Most people who require skilled-nursing care are then left to rely on Medicaid, which is the payer for about 50% of residents at Morningside Ministries in Texas.

“For almost every (Medicaid) resident we take, we lose money,” Loewenberg said. “There are many nursing homes that are limiting the number of Medicaid beds they have available because the reimbursement is so poor,” he continued, adding that Morningside receives about $125 per day from Medicaid, while the cost for a private room is $180 a day.

To be eligible for Medicaid, individuals must meet both financial and medical requirements, and Loewenberg said the latter has become more stringent lately. In Texas, a person's monthly income can't be above $2,130, and his or her assets can't be above $2,000. For couples, those levels are $4,260 for income and $3,000 for assets. Loewenberg said he thinks a long-term care solution in the U.S. should require all individuals to have a stake in that, which could start with encouraging younger Americans to set aside something small—say, 1%—from their paycheck to use when they're older.

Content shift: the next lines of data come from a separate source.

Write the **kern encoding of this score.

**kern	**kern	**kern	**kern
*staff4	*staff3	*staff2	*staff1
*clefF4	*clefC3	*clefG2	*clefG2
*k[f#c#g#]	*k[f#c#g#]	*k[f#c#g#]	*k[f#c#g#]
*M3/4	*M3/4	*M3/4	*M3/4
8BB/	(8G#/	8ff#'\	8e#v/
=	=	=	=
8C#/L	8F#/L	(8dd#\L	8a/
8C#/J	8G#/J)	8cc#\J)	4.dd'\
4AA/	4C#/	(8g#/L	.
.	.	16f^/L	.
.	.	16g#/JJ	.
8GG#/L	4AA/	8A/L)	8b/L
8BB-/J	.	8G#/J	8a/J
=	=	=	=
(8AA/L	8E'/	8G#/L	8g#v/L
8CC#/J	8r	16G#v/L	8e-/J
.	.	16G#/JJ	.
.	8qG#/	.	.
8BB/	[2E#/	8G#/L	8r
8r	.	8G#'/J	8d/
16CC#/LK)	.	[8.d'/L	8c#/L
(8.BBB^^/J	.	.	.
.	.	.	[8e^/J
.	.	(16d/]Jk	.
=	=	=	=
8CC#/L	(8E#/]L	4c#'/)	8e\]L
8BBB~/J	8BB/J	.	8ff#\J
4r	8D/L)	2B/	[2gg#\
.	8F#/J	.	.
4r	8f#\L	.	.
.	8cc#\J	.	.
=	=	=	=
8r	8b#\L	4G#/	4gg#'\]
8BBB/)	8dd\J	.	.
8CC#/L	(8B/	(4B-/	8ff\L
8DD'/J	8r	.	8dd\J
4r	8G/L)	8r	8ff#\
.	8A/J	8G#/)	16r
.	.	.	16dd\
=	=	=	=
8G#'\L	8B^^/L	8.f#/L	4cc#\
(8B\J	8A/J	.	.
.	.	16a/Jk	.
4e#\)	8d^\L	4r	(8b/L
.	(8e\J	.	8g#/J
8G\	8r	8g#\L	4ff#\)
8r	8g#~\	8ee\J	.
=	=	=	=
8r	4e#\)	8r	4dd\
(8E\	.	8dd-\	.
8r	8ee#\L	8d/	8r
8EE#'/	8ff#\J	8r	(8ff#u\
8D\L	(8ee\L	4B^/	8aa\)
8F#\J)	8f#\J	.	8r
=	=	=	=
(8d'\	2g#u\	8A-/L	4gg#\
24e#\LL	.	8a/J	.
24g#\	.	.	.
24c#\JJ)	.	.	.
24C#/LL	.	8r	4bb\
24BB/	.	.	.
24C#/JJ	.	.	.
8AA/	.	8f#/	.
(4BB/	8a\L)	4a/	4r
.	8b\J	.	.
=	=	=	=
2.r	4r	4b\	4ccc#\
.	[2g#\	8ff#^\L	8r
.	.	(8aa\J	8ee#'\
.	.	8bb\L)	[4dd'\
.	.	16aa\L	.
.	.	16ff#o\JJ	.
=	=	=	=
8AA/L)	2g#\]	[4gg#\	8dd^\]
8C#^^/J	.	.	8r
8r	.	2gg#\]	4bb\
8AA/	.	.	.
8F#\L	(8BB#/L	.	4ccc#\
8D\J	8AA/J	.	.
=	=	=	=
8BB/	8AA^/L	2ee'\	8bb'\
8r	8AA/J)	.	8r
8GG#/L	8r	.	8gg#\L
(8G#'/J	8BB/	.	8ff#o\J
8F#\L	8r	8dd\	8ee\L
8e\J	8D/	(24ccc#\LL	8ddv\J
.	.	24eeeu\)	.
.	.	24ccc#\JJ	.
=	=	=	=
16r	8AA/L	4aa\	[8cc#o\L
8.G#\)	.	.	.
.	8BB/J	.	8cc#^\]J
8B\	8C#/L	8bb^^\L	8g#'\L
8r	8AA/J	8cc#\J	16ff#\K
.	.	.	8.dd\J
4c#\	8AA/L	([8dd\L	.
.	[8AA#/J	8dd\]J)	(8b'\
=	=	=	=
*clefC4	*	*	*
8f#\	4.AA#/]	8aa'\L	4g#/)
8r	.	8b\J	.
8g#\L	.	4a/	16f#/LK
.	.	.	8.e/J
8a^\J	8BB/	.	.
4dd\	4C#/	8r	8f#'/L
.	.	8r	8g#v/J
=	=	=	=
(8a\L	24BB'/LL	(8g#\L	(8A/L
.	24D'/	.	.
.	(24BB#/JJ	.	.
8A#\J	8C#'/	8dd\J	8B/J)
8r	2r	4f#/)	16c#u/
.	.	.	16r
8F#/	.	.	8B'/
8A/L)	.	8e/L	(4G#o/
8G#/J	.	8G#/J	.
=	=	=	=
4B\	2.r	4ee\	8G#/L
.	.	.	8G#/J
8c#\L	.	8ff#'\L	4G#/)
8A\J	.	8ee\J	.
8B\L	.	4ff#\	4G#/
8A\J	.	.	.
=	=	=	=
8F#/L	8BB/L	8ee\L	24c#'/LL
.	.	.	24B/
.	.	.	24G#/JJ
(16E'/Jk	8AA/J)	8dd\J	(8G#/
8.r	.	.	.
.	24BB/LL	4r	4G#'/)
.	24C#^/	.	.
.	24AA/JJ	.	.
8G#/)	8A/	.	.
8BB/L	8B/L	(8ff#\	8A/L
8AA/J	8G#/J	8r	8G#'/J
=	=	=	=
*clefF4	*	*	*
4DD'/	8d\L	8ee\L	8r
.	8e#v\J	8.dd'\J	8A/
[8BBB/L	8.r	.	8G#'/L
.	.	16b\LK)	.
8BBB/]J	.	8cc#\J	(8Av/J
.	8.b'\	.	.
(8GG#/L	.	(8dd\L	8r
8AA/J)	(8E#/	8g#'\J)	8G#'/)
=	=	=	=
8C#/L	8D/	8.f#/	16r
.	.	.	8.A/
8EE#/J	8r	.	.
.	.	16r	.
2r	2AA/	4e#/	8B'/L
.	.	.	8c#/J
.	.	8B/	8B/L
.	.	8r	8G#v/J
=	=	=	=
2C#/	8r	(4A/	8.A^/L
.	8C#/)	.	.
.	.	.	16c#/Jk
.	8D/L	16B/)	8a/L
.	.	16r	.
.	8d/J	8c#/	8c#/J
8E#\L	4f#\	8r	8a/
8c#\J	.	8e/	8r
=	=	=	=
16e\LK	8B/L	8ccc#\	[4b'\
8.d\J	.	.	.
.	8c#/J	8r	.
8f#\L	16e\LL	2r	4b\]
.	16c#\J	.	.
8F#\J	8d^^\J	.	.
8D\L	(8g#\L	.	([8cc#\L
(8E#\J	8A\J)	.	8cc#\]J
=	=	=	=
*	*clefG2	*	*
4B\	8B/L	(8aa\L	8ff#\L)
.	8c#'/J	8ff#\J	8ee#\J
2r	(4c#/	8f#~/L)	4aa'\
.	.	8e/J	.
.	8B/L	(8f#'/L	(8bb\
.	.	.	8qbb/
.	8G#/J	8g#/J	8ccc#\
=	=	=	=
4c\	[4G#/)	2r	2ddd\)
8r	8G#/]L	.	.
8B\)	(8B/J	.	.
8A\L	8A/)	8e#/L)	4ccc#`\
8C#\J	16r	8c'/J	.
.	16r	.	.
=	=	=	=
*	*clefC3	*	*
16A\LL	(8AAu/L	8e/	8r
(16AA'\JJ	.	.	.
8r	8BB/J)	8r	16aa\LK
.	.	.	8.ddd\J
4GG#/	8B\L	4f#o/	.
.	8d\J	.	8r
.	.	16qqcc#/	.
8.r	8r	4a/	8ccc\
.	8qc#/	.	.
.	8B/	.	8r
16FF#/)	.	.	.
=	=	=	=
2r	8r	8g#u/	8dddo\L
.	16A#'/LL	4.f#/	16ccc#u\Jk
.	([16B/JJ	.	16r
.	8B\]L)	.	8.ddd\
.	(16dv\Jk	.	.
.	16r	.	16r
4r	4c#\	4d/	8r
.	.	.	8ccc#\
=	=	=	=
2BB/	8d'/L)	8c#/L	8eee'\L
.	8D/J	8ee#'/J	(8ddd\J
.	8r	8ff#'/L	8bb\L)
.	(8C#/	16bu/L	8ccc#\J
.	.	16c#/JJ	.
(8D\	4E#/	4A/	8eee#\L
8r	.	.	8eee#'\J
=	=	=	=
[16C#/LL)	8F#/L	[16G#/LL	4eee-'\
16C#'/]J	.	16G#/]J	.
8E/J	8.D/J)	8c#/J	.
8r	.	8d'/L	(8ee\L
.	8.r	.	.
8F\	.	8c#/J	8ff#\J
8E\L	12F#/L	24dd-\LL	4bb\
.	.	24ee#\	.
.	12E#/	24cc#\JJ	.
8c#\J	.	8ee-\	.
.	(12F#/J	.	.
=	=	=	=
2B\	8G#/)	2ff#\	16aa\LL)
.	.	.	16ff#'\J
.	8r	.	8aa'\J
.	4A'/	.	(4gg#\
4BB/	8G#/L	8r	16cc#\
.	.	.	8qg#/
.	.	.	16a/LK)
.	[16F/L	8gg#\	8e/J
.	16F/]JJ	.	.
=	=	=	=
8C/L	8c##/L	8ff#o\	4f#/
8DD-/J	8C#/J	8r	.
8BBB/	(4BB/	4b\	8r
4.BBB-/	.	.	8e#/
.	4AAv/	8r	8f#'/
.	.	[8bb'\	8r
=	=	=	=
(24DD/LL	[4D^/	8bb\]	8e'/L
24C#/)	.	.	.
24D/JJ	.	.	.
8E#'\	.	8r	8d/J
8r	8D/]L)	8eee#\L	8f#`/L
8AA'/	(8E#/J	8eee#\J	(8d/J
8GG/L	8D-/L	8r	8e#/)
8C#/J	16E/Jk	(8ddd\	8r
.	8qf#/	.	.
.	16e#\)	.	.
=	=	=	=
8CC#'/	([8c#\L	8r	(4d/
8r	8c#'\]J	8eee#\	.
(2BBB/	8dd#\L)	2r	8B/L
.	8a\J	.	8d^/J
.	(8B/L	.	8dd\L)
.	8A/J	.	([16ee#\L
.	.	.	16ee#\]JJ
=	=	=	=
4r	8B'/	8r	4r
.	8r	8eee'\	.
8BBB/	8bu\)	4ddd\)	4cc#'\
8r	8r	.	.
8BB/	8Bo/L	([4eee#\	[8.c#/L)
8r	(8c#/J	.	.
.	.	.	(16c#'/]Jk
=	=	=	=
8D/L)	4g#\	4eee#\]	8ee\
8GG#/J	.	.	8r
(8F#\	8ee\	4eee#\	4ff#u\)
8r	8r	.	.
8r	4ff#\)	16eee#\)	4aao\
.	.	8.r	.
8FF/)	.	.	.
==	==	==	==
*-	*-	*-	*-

As the new federal long-term care commission explores all of the parts to the large and growing problem, Garner of Advance CLASS said she hopes the commissioners will remember that not every population has to be managed the same way, and that a few programs, rather than one national program, might be the best solution. And they can't do it alone, she said.

“The country needs to stand up and say: 'We are taxpayers and we need to care about this.' Unless you die” before needing long-term care, she added, “this is going to happen to you. This is part of the aging process.”

TAKEAWAY: With no solution in sight, paying for long-term care continues to vex families, providers and policymakers.